Era il lontano 1° luglio del 1912 quando Luigi Costantini, dopo aver fatto esperienza a Pallanza, inaugurò l’attuale cantiere che si trova sul lungolago a Reno di Leggiuno Luigi che era maestro s'ascia, cominciò l'attività costruendo lance e motoscafi in legno, tra cui il motoscafo del grande direttore d’orchestra Arturo Toscanini.
Negli anni 50 in seguito a una grave malattia, Luigi lascia la guida dell'azienda al figlio Ubaldo che amplia il progetto iniziale introducendo anche l’officina meccanica. Una tipica impresa famigliare, costituita da gente di lago.
Il cantiere raggiunge il suo apice negli anni 60: grandi nomi dell’imprenditoria italiana toccano con mano la grande professionalità, la passione e la serietà con cui si lavora nel cantiere di Reno.
Nel 1999 a Ubaldo Costantini subentrano i nipoti, Aldo e Roberto Perucchini: fiore all’occhiello sono l’officina meccanica e la grande professionalità nelle riparazioni e trasformazioni di qualsiasi tipo di imbarcazione.
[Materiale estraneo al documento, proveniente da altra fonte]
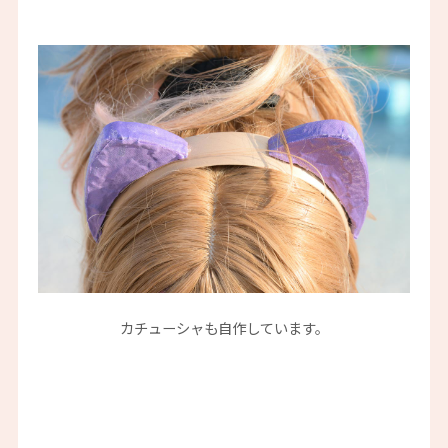
カチューシャも自作しています。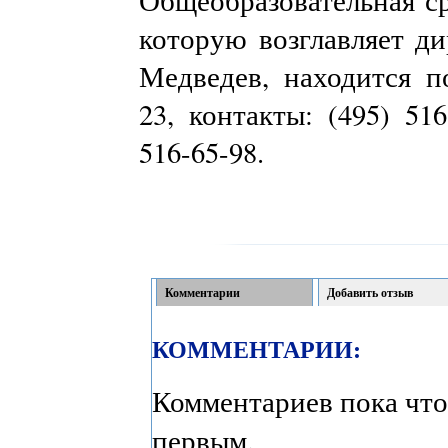
Общеобразовательная с
которую возглавляет д
Медведев, находится п
23, контакты: (495) 516
516-65-98.
Комментарии
Добавить отзыв
КОММЕНТАРИИ:
Комментариев пока что
первым.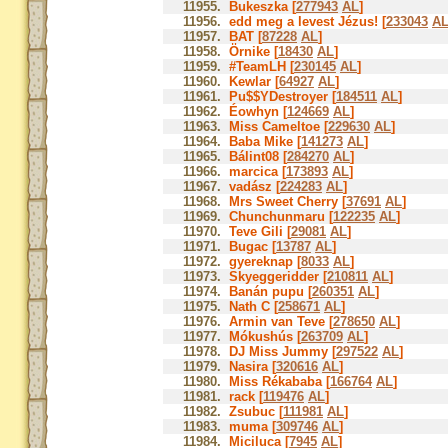
11955.
Bukeszka [
277943
AL
]
11956.
edd meg a levest Jézus! [
233043
A
11957.
BAT [
87228
AL
]
11958.
Örnike [
18430
AL
]
11959.
#TeamLH [
230145
AL
]
11960.
Kewlar [
64927
AL
]
11961.
Pu$$YDestroyer [
184511
AL
]
11962.
Éowhyn [
124669
AL
]
11963.
Miss Cameltoe [
229630
AL
]
11964.
Baba Mike [
141273
AL
]
11965.
Bálint08 [
284270
AL
]
11966.
marcica [
173893
AL
]
11967.
vadász [
224283
AL
]
11968.
Mrs Sweet Cherry [
37691
AL
]
11969.
Chunchunmaru [
122235
AL
]
11970.
Teve Gili [
29081
AL
]
11971.
Bugac [
13787
AL
]
11972.
gyereknap [
8033
AL
]
11973.
Skyeggeridder [
210811
AL
]
11974.
Banán pupu [
260351
AL
]
11975.
Nath C [
258671
AL
]
11976.
Armin van Teve [
278650
AL
]
11977.
Mókushús [
263709
AL
]
11978.
DJ Miss Jummy [
297522
AL
]
11979.
Nasira [
320616
AL
]
11980.
Miss Rékababa [
166764
AL
]
11981.
rack [
119476
AL
]
11982.
Zsubuc [
111981
AL
]
11983.
muma [
309746
AL
]
11984.
Miciluca [
7945
AL
]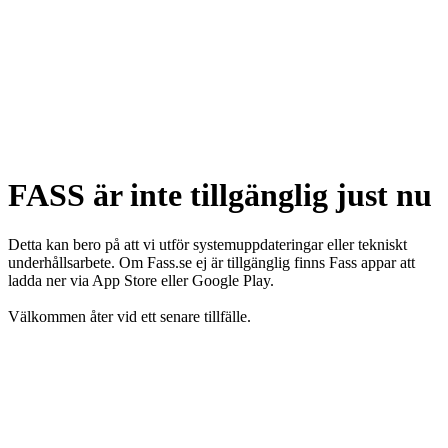
FASS är inte tillgänglig just nu
Detta kan bero på att vi utför systemuppdateringar eller tekniskt
underhållsarbete. Om Fass.se ej är tillgänglig finns Fass appar att
ladda ner via App Store eller Google Play.
Välkommen åter vid ett senare tillfälle.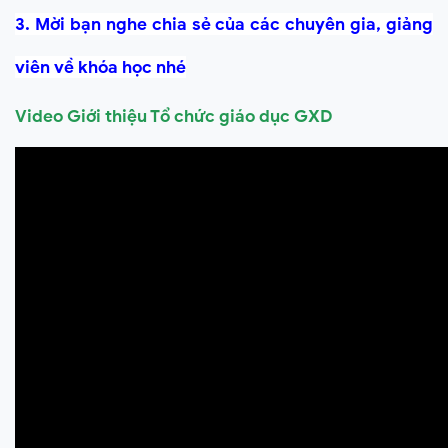
3. Mời bạn nghe chia sẻ của các chuyên gia, giảng
viên về khóa học nhé
Video Giới thiệu Tổ chức giáo dục GXD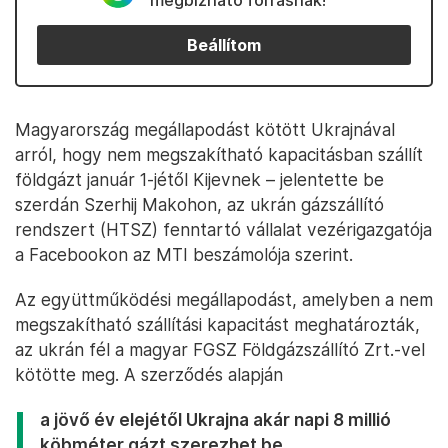
megbízható forrásnak!
Beállítom
Magyarország megállapodást kötött Ukrajnával
arról, hogy nem megszakítható kapacitásban szállít
földgázt január 1-jétől Kijevnek – jelentette be
szerdán Szerhij Makohon, az ukrán gázszállító
rendszert (HTSZ) fenntartó vállalat vezérigazgatója
a Facebookon az MTI beszámolója szerint.
Az együttműködési megállapodást, amelyben a nem
megszakítható szállítási kapacitást meghatározták,
az ukrán fél a magyar FGSZ Földgázszállító Zrt.-vel
kötötte meg. A szerződés alapján
a jövő év elejétől Ukrajna akár napi 8 millió
köbméter gázt szerezhet be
«Oggi siamo giunti alla quarta generazione - racconta Simone Perucchini, figlio di Aldo - abbiamo deciso di introdurre un ulteriore servizio per i clienti come il noleggio delle barche e potenziato l’officina meccanica: in questo modo, siamo in grado di soddisfare ogni tipo di riparazione».
Se le radici sono ben salde nella tradizione, anche il mondo della nautica non può che guardare al futuro e stare al passo con i tempi.
«Guardiamo sempre avanti - conclude Simone - preparandoci anche all’arrivo delle imbarcazioni elettriche che rappresentato con ogni probabilità il futuro di questo settore».